Britain cannot wait for growth, nor turn back to failed austerity.

We need a vision where pensioners are not the first to face a new wave of cuts and those that profited from decades of deregulation finally help to rebuild Britain.
Tory austerity left a black hole worth hundreds of billions in our public services.
The decade before the pandemic, saw day-to-day health spending at 18% below the EU14 average, and NHS waiting lists are now at record highs.
Public sector pay is down 19% in real terms since 2010, and we have hundreds of thousands of unfilled vacancies. Decades without industrial planning have left a public investment gap of £500 billion
below the OECD average since 2000.
Net zero cannot be delivered without more money and we cannot ask workers to pay for it with their jobs.

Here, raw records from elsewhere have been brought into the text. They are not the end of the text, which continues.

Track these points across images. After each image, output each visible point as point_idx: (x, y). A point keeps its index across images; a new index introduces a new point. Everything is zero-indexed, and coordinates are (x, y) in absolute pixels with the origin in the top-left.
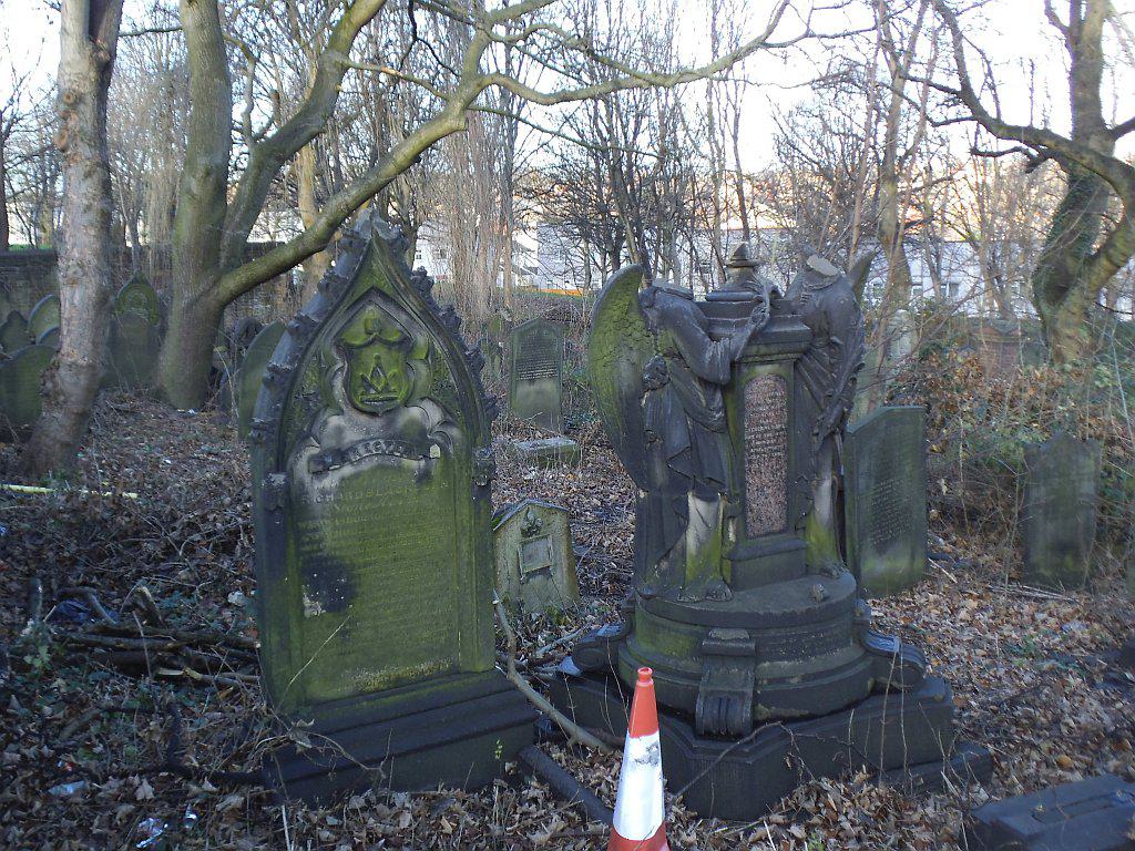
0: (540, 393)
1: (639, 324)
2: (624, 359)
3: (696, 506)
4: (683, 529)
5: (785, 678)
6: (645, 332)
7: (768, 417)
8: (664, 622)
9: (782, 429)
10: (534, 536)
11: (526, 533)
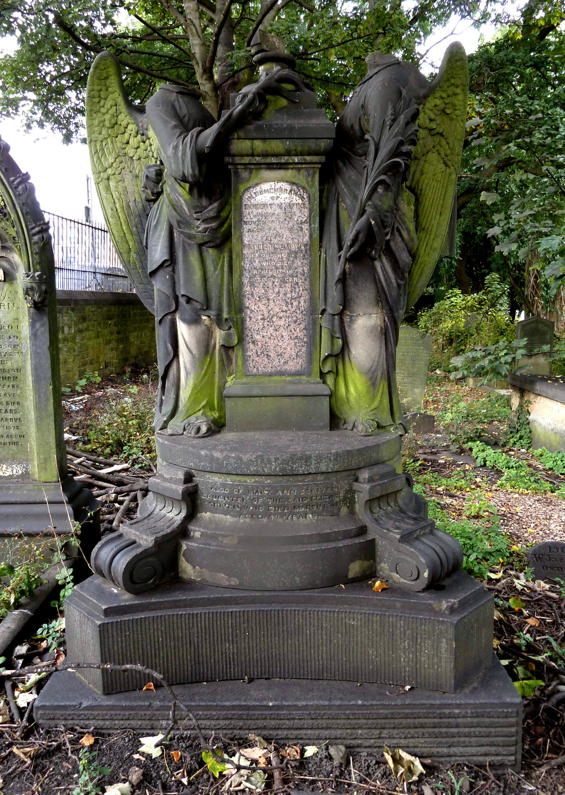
0: (535, 365)
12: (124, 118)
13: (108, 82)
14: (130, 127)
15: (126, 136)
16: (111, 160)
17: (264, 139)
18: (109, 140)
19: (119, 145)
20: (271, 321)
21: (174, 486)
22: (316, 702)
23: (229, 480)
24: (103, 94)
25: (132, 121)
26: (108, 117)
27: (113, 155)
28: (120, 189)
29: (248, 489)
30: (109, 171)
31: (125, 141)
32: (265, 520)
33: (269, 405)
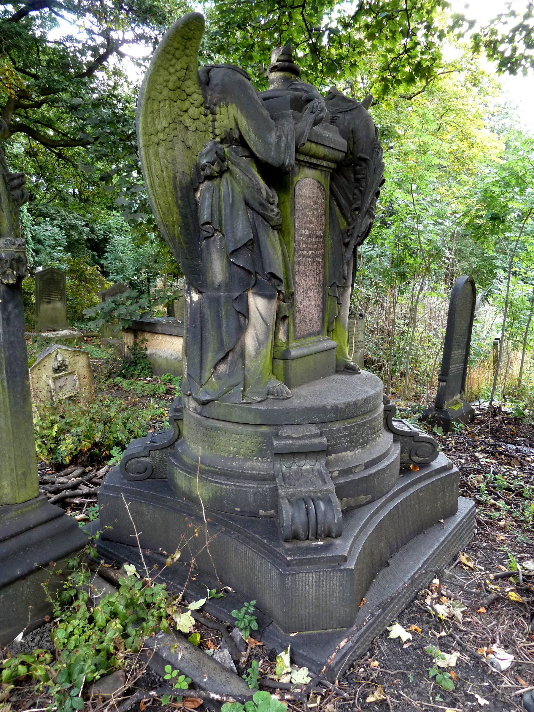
0: (54, 309)
1: (197, 98)
2: (179, 140)
3: (258, 305)
4: (241, 329)
5: (351, 468)
6: (202, 109)
7: (312, 222)
8: (221, 425)
10: (63, 373)
11: (56, 370)
14: (195, 96)
15: (187, 103)
18: (167, 102)
19: (177, 111)
20: (307, 293)
21: (315, 441)
25: (200, 91)
26: (174, 78)
27: (169, 119)
30: (161, 136)
31: (185, 109)
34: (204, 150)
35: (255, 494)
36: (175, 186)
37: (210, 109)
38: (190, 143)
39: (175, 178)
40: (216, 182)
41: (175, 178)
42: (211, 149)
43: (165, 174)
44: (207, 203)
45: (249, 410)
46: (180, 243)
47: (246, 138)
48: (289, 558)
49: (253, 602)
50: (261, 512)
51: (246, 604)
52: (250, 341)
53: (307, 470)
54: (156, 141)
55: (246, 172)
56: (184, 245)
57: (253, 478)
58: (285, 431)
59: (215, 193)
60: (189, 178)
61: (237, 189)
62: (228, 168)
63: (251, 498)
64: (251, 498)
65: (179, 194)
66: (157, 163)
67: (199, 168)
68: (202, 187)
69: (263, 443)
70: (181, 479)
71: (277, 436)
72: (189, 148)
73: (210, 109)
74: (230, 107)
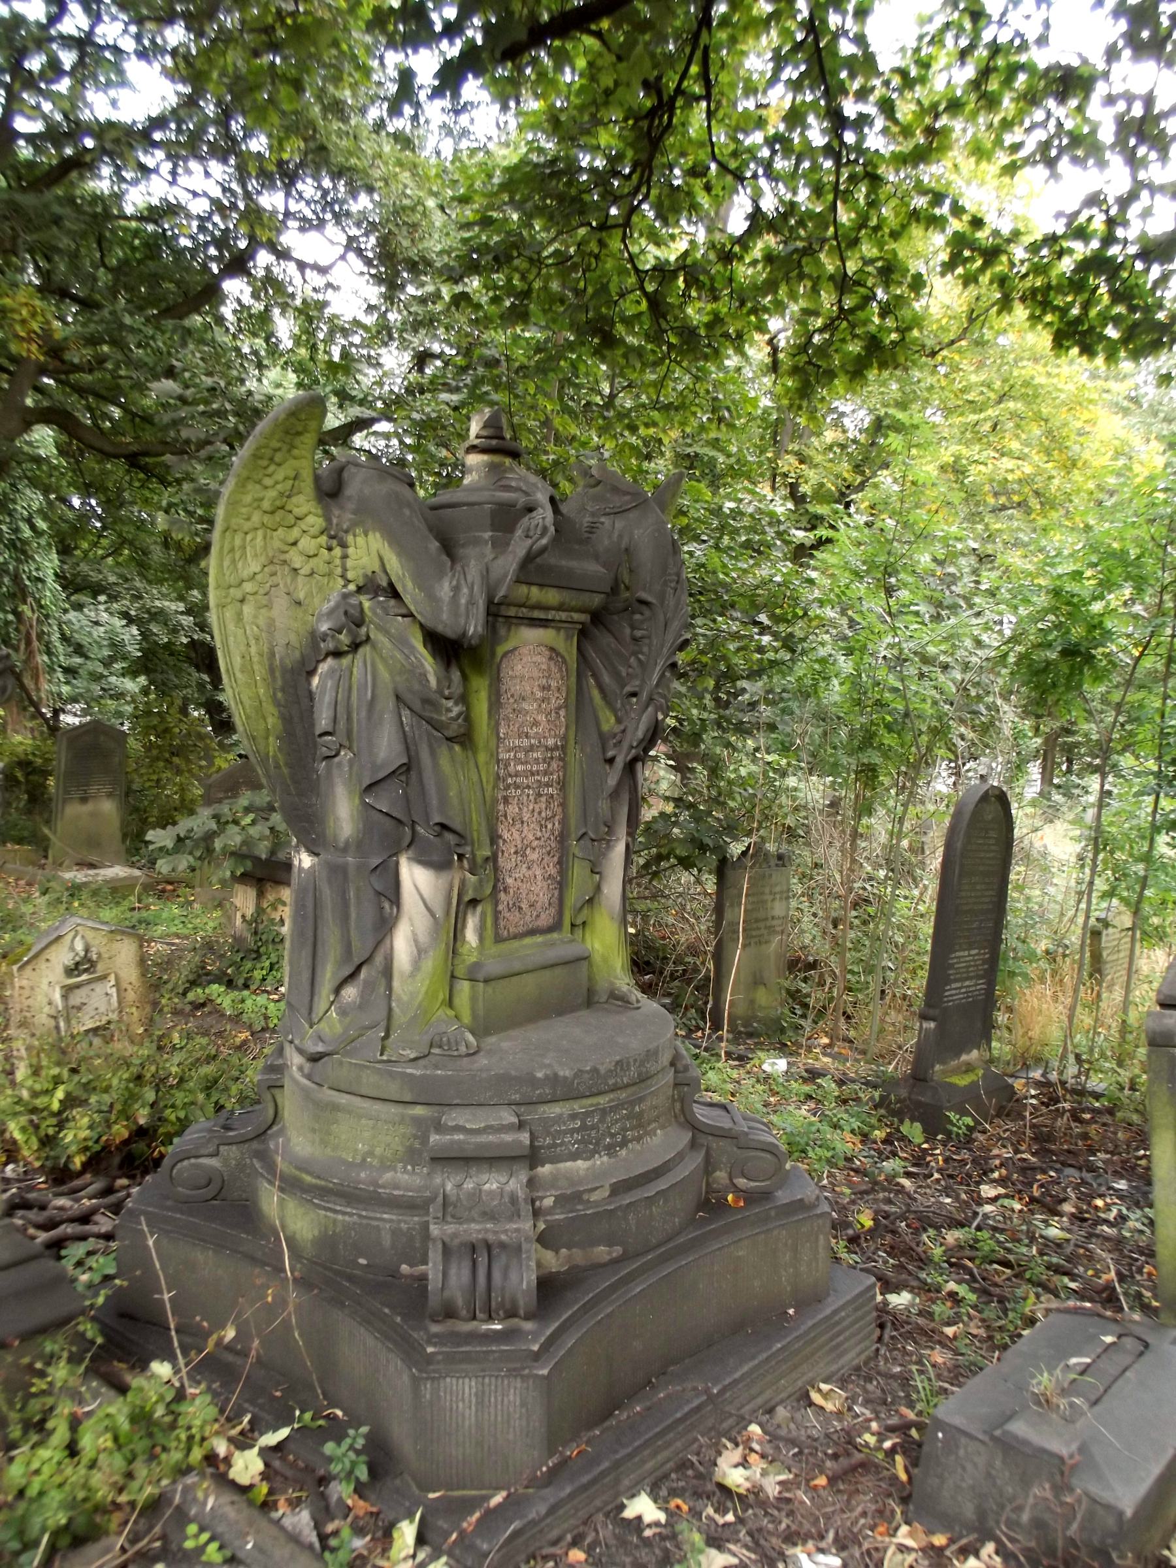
1: (315, 521)
3: (416, 879)
4: (385, 926)
6: (323, 539)
7: (536, 723)
8: (344, 1099)
9: (556, 748)
10: (84, 977)
11: (73, 970)
12: (304, 502)
13: (297, 441)
14: (311, 519)
15: (295, 533)
16: (255, 567)
17: (541, 586)
18: (260, 533)
19: (277, 544)
20: (524, 855)
21: (508, 1138)
22: (746, 1368)
23: (578, 1107)
24: (278, 457)
26: (272, 493)
28: (261, 621)
29: (604, 1112)
30: (248, 587)
32: (624, 1152)
33: (529, 985)
34: (326, 607)
35: (395, 1233)
36: (272, 670)
37: (337, 538)
38: (301, 595)
39: (272, 654)
40: (345, 661)
41: (272, 654)
42: (337, 606)
43: (253, 650)
44: (328, 698)
45: (391, 1074)
46: (277, 767)
47: (399, 589)
48: (430, 1350)
49: (364, 1430)
50: (405, 1268)
51: (351, 1432)
52: (402, 944)
53: (491, 1192)
54: (239, 596)
55: (401, 642)
56: (285, 770)
57: (393, 1203)
58: (454, 1118)
59: (342, 679)
60: (297, 654)
61: (384, 674)
62: (368, 638)
63: (387, 1241)
64: (387, 1241)
65: (279, 682)
66: (240, 632)
67: (315, 638)
68: (323, 668)
69: (415, 1137)
70: (272, 1202)
71: (439, 1128)
72: (299, 603)
73: (337, 538)
74: (371, 536)
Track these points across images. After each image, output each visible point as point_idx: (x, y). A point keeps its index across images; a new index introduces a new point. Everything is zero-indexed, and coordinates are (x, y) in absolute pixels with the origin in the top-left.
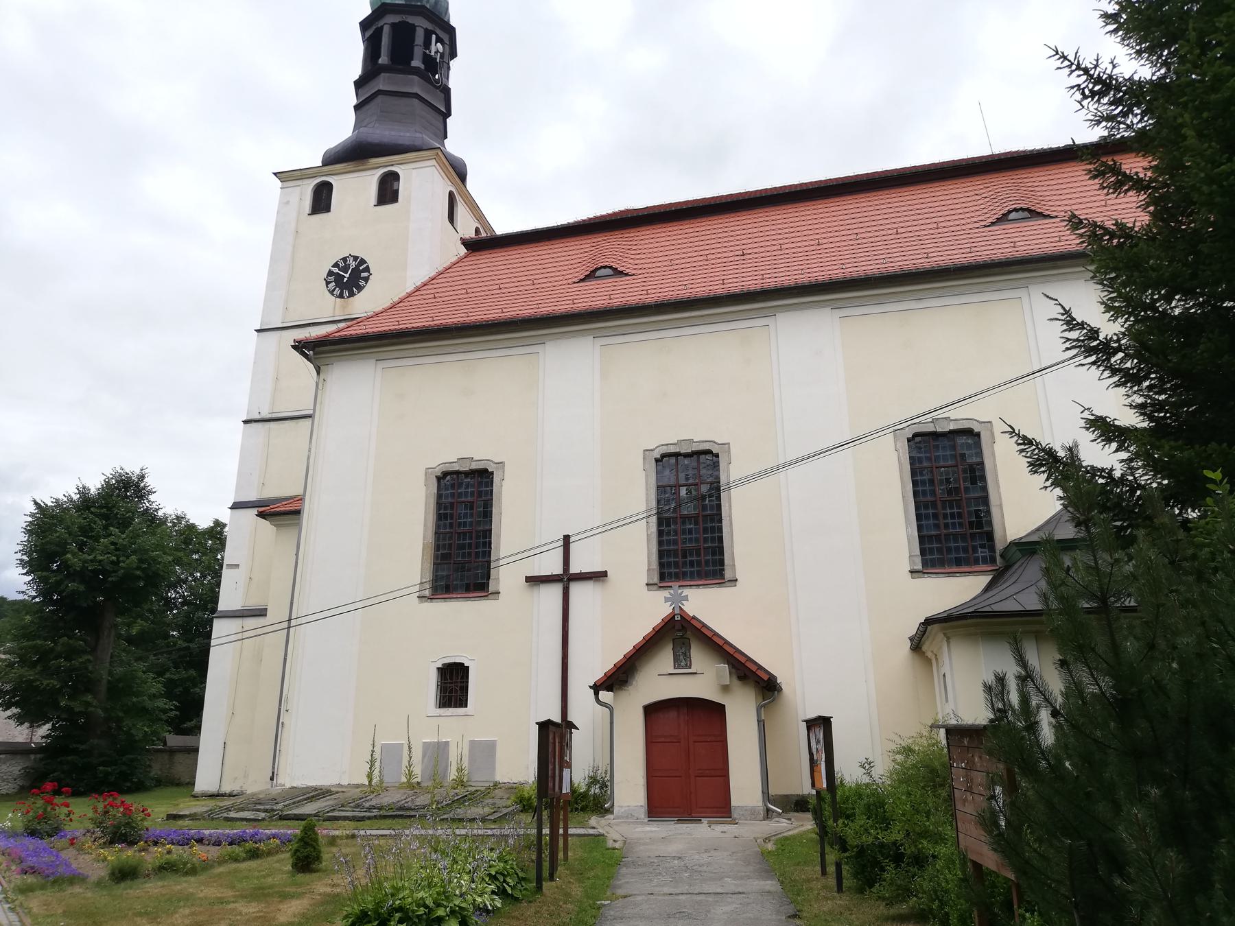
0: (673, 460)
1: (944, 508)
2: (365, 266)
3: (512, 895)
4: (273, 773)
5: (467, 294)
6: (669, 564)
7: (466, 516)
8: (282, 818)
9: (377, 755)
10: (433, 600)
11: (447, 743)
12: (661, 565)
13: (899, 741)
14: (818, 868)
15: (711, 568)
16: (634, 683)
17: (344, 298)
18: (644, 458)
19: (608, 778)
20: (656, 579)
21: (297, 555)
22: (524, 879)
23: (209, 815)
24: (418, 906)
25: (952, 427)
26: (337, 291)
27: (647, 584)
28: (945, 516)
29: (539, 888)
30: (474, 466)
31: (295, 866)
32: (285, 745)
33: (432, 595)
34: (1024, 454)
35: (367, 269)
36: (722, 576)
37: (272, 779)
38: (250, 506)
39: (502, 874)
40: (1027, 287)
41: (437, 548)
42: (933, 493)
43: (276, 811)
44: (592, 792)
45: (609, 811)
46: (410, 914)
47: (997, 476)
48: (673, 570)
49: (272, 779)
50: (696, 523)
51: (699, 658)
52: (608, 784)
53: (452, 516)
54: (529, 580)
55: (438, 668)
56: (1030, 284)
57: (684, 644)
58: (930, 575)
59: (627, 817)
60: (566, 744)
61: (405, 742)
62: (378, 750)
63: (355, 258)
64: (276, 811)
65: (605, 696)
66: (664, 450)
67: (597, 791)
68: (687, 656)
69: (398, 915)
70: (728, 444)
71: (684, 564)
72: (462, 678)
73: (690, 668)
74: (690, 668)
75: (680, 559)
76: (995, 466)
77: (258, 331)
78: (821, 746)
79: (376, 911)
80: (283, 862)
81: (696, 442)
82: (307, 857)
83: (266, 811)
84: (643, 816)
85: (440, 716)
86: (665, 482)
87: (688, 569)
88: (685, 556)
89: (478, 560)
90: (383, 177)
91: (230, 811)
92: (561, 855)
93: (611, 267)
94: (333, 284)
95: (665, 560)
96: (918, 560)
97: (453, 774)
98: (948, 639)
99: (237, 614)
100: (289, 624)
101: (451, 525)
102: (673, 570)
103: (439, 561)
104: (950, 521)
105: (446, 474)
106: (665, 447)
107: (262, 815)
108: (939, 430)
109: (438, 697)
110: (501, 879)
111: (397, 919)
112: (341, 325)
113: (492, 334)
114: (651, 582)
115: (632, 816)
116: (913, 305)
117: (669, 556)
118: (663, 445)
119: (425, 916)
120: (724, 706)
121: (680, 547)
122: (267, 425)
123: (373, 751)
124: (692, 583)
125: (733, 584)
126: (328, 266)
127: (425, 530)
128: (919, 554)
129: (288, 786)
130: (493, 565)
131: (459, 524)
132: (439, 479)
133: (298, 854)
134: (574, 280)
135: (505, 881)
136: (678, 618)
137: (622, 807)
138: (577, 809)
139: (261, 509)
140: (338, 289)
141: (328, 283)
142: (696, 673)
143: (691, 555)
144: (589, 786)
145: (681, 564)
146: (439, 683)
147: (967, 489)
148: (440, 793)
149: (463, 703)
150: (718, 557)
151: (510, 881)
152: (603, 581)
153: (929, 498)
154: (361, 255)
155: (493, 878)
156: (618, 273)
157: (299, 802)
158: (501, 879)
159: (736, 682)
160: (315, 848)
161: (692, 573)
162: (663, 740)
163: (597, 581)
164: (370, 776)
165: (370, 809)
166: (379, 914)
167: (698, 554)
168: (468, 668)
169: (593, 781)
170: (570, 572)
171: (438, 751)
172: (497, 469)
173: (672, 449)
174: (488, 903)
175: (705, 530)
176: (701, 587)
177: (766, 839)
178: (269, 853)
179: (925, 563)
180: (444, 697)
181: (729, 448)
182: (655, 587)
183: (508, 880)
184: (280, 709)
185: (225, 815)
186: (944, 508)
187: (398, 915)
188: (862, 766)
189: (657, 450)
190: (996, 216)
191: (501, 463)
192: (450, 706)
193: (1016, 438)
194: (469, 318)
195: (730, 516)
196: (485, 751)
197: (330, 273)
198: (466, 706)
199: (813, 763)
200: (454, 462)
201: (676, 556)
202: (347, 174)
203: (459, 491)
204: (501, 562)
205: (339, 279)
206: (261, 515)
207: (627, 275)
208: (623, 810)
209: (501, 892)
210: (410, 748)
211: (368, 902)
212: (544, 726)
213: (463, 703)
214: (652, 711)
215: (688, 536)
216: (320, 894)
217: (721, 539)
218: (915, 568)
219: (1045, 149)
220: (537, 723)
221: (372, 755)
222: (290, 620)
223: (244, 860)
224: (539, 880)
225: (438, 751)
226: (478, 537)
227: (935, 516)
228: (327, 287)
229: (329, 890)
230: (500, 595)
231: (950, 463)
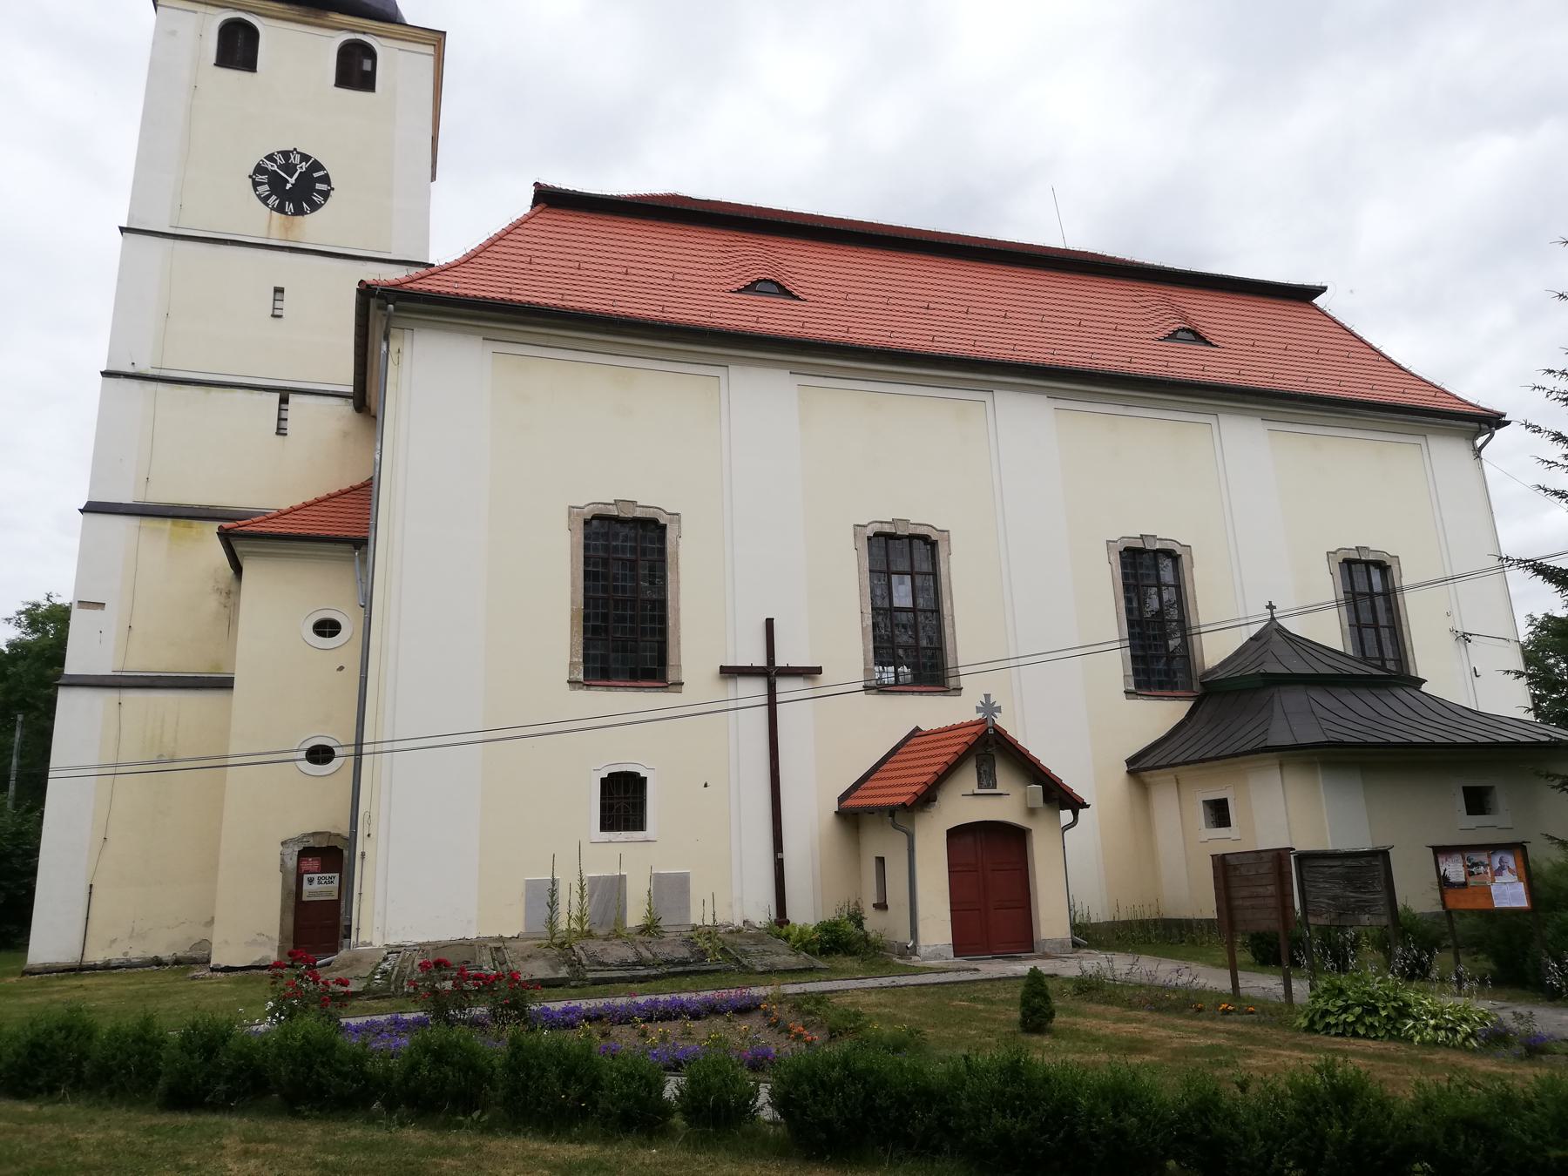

Conference recognises that a new economic settlement is needed to rebuild our country in the interest of working people. A Labour government cannot be held back by an economic dogma that restricts real investment and asks working people and pensioners to bear the brunt of cuts while wealth accumulates at the top of society.

Conference resolves that Labour will address this in the October budget and will
commit to:

  1. Reverse the introduction of means-testing for the Winter Fuel Allowance
  2. Ending fiscal rules which prevent borrowing to invest
  3. Commit to public services and infrastructure, ensuring any public expenditure
    gaps, at a minimum, are restored through taxing wealth and that there are no
    further cuts to welfare provision for working people and pensioners.
  4. Introducing a wealth tax on the top 1%, an excess profits tax, equalise capital
    gains tax with income tax and apply national insurance to investment income
  5. Delivering the investment necessary for a workers’ transition to Net Zero
    Mover: Unite
    Seconder: Communication Workers Union

The motion below was the health motion passed by conference. We were unable to insert a section on PAs but even if we had been able to do so the motion is inadequate in many ways. Its misrepresentation of the principles of the NHS is striking. It is not a mere broker – commissioner.

Health Mission
Conference notes that:  
New official data, as of August 2024, shows 7.6 million on an NHS waiting list, with over 300,000 patients waiting longer than 52 weeks.
This Labour Government inherits an NHS that is broken, after 14 years of Conservative mismanagement in England and 17 years of SNP mismanagement in Scotland.
Conference welcomes:  
The commitments set out in the Mental Health Bill and Tobacco and Vapes Bill to reduce pressure on our NHS and improve public health. A full and frank assessment of the state of the NHS that Labour inherits, noting that diagnosing the scale of the problem is essential in treating it.
Conference calls on the Labour Party to:  
Tackle the crisis in the NHS waiting list through delivering on the manifesto pledge to deliver 40,000 NHS appointments every week, during evenings and weekends.
Invest in the technology and equipment needed to build an NHS fit for the future through doubling the number of CT and MRI scanners, allowing the NHS to catch cancer and other conditions earlier.  

Recruit and train the NHS staff needed, including the manifesto commitment to recruit 8,500 additional mental health staff.
Steadfastly protect the founding principles of the NHS, a comprehensive, free at the point of use service with access based on clinical need, not the individual’s ability to pay.